A Theoretical Study of Structure and Corrosion Inhibition of Some Heterocyclic Imidazoles: DFT Investigation
The polarizable continuum model was used for four different compounds to investigate the impact of substituent groups, of the number of π-electrons, of the electron-accepting and electron-donating properties on the corrosion inhibiting properties in both aqueous and gas phases for the neutral and cationic forms of the studied subsdtances. Measures for the corrosion prevention of metals are of great importance in the industrial, environmental (or ecologic), aesthetic, and economic fields. The use of inhibitors is the best way to preserve metals and alloys from corrosion. The purpose of this study was to apply quantum chemical calculations in the research of the corrosion inhibition and adsorption properties of four compounds with various heteroatoms or substituent groups but with similar chemical skeleton structures: 2-mercaptoimidazole, 2-mercapto-5-methyl benzimidazole, 2-mercaptobenzoimidazole, and 2-mercapto-5-nitrobenzimidazole, shown in Figs. 1 and 2 and designated as A, C, B, and D, respectively. The quantum chemical computations sector of the study gives complete calculation details and discussion on the correlation between corrosion inhibition and global reactivity descriptors such as the energy of the highest occupied molecule orbital, the energy of the lowest unoccupied molecule orbital, total energy, ionization energy, electron affinity, electronegativity, energy gap, hardness, softness, dipole moment, electron transfer, chemical potential, electrophilicity, nucleophilicity, and back-donation energy.
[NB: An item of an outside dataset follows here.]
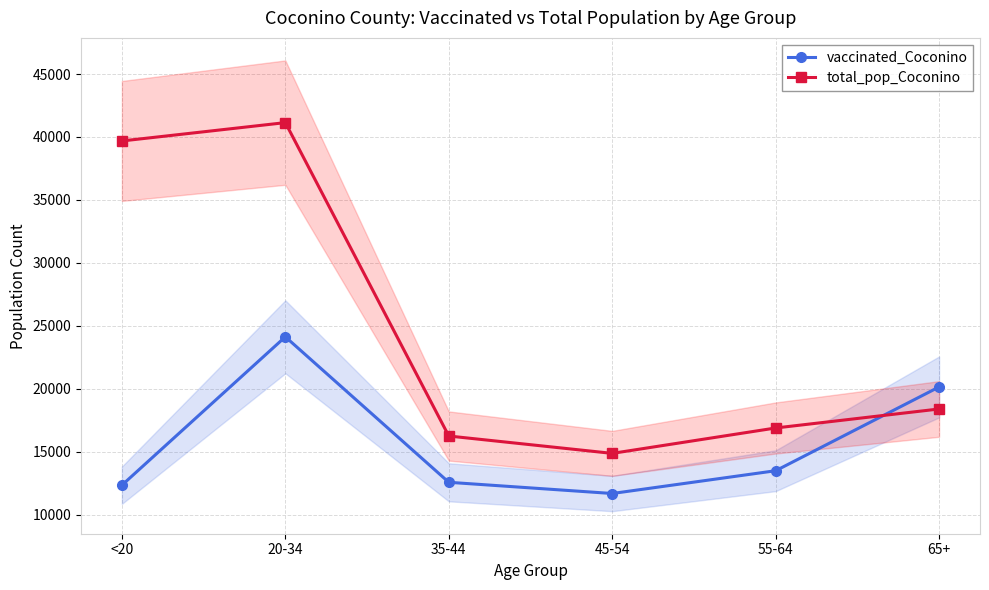

How many series are shown in this chart?

2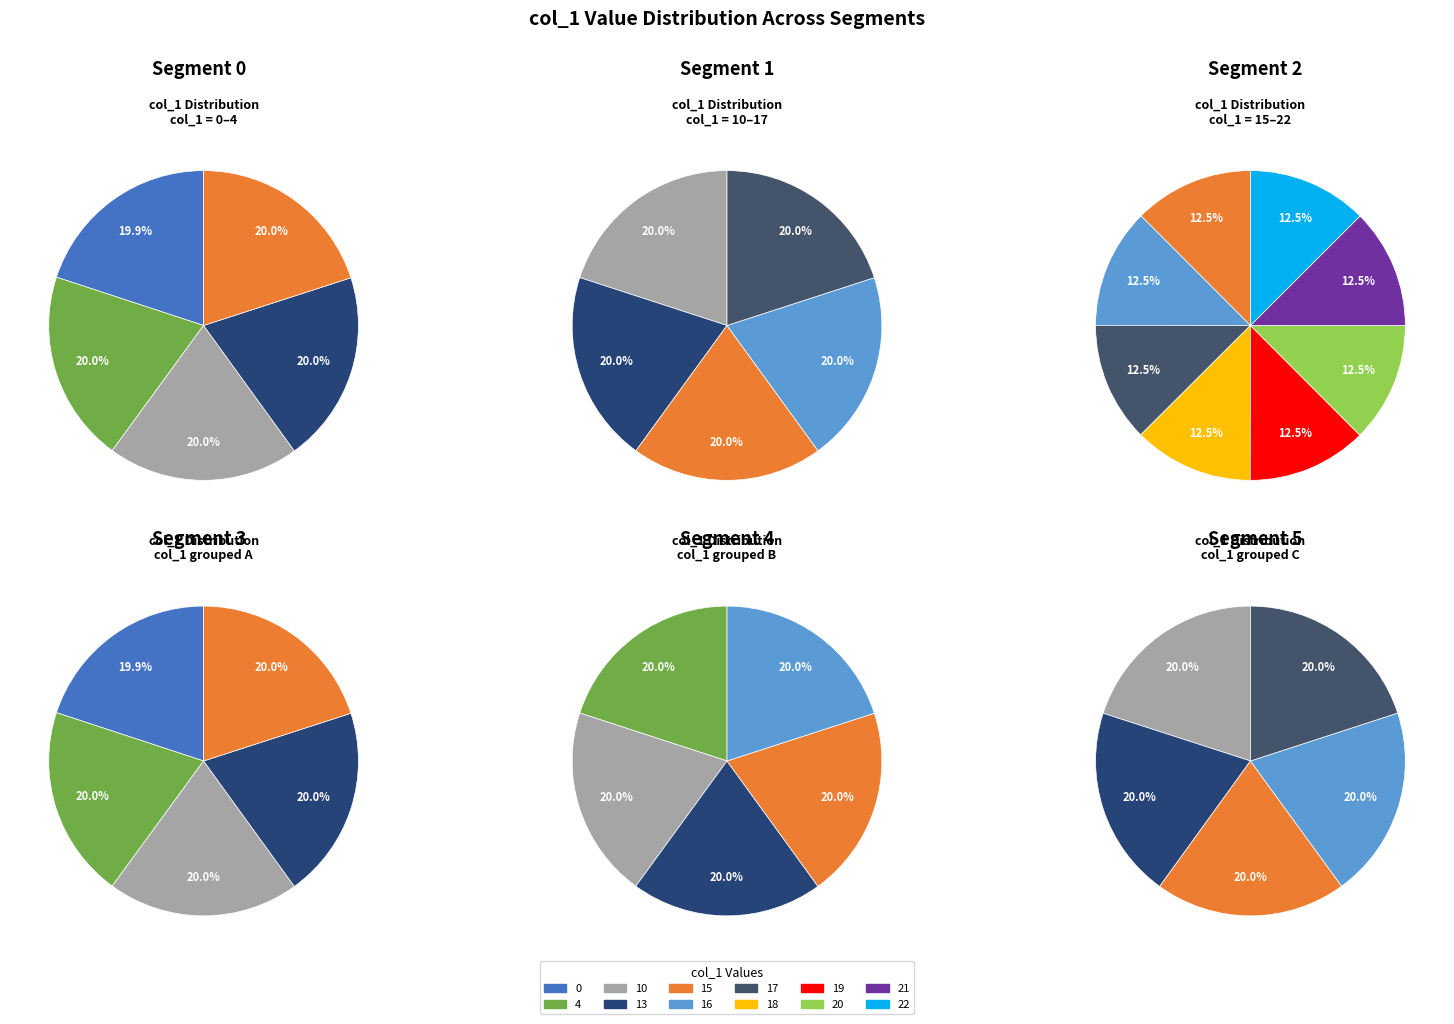

To the nearest percent, what is the combined percentage of 20 and 4?

17%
The calculations were carried out using the general purpose computational chemistry software package Gaussian 09. The total calculations have been done based on the density functional theory at 6-311++ G ( d , p ) basis set and applying the hybrid functional B3LYP level taking into account the exchange and the correlation with three parameters defining the hybrid Becke’s functional (Becke—the exchange part, and Lee, Yang and Parr—the correlation part). Based on the calculations performed in this paper, the following summary ranking was obtained for the corrosion inhibition efficiency: A > B > C ≈ D for neutral forms and A > B > C > D for cationic forms in the gas phase, A > C ≈ D > B for neutral forms and A ≈ B > C > D for cationic forms in the aqueous phase. Thus, inhibitor A should be considered to be the best one in all cases.